## What to work on
Rewrite the extracted text of every entry with "Subscribe" changed to "Join" at each occurrence and nothing else altered. Leave the pictures out of your answer.

Given records Block Start

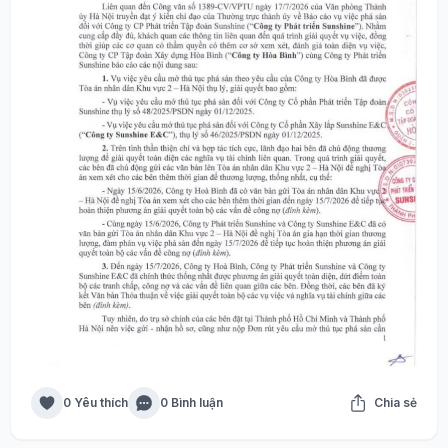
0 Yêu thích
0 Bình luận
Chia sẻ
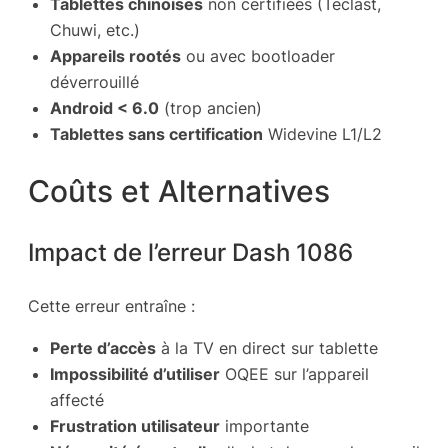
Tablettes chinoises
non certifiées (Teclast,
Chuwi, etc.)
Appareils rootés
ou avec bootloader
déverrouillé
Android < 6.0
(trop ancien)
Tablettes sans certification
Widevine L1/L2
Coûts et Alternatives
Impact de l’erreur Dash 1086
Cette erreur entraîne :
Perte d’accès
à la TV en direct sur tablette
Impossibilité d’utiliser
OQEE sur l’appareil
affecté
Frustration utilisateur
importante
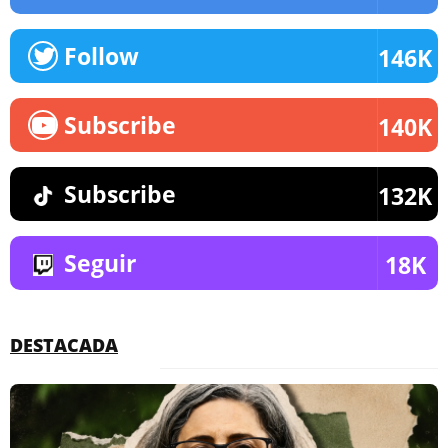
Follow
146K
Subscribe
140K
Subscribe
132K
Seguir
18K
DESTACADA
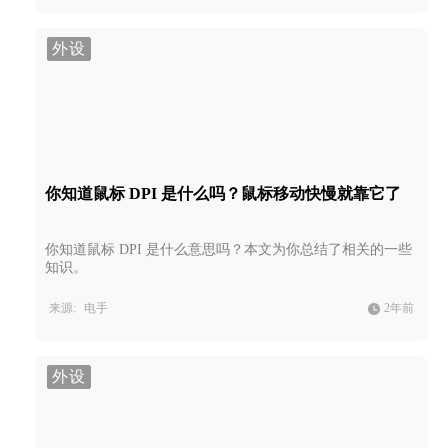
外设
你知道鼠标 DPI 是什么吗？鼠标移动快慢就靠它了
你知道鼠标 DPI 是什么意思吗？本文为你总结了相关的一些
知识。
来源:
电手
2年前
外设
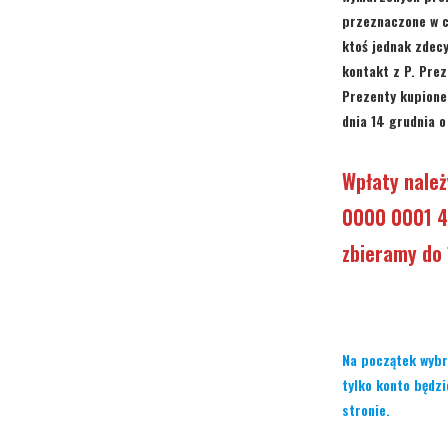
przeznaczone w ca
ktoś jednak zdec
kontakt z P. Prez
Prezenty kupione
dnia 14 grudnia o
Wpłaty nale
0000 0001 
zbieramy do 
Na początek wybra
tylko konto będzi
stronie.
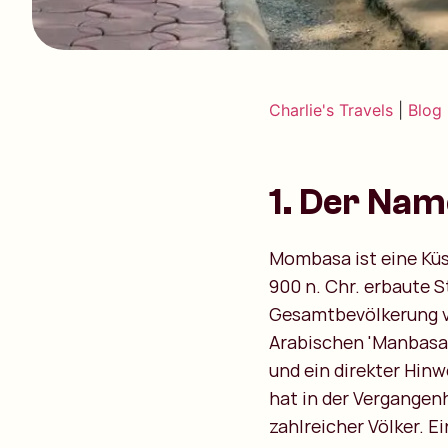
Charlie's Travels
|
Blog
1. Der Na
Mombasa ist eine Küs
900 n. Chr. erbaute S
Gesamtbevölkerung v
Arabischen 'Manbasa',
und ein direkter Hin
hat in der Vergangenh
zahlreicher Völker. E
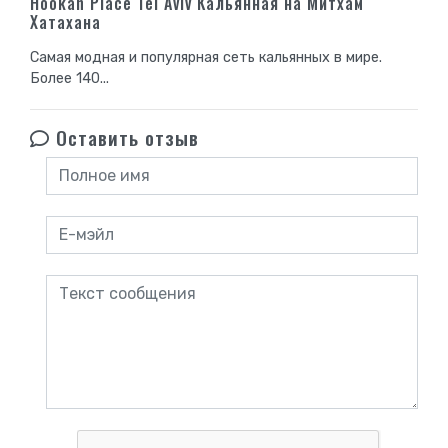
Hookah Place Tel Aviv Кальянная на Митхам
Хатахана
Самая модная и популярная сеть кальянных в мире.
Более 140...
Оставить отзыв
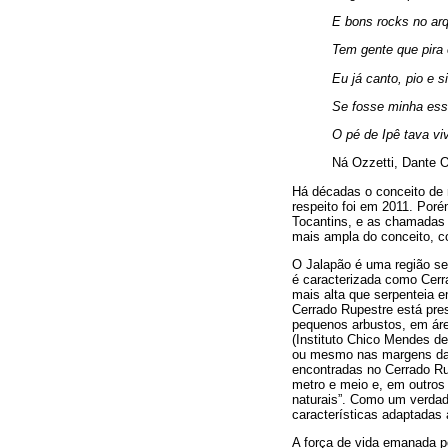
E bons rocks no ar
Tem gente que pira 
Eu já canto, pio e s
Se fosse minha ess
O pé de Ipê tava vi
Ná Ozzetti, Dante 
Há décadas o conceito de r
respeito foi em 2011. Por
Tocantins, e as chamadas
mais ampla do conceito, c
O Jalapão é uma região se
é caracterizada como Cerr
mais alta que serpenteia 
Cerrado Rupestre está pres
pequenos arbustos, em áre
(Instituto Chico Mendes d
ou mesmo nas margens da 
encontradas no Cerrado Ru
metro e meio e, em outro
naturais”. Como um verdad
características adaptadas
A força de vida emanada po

Given records Block End

## Task response
0 Yêu thích
0 Bình luận
Chia sẻ
Tablettes chinoises
non certifiées (Teclast,
Chuwi, etc.)
Appareils rootés
ou avec bootloader
déverrouillé
Android < 6.0
(trop ancien)
Tablettes sans certification
Widevine L1/L2
Coûts et Alternatives
Impact de l’erreur Dash 1086
Cette erreur entraîne :
Perte d’accès
à la TV en direct sur tablette
Impossibilité d’utiliser
OQEE sur l’appareil
affecté
Frustration utilisateur
importante
Follow
146K
Join
140K
Join
132K
Seguir
18K
DESTACADA
外设
你知道鼠标 DPI 是什么吗？鼠标移动快慢就靠它了
你知道鼠标 DPI 是什么意思吗？本文为你总结了相关的一些
知识。
来源:
电手
2年前
外设
przeznaczone w ca
ktoś jednak zdec
kontakt z P. Prez
Prezenty kupione
dnia 14 grudnia o
Wpłaty nale
0000 0001 
zbieramy do 
Na początek wybra
tylko konto będzi
stronie.
Charlie's Travels
|
Blog
1. Der Na
Mombasa ist eine Küs
900 n. Chr. erbaute S
Gesamtbevölkerung v
Arabischen 'Manbasa',
und ein direkter Hin
hat in der Vergangenh
zahlreicher Völker. E
Hookah Place Tel Aviv Кальянная на Митхам
Хатахана
Самая модная и популярная сеть кальянных в мире.
Более 140...
Оставить отзыв
E bons rocks no ar
Tem gente que pira 
Eu já canto, pio e s
Se fosse minha ess
O pé de Ipê tava vi
Ná Ozzetti, Dante 
Há décadas o conceito de r
respeito foi em 2011. Por
Tocantins, e as chamadas
mais ampla do conceito, c
O Jalapão é uma região se
é caracterizada como Cerr
mais alta que serpenteia 
Cerrado Rupestre está pres
pequenos arbustos, em áre
(Instituto Chico Mendes d
ou mesmo nas margens da 
encontradas no Cerrado Ru
metro e meio e, em outro
naturais”. Como um verdad
características adaptadas
A força de vida emanada po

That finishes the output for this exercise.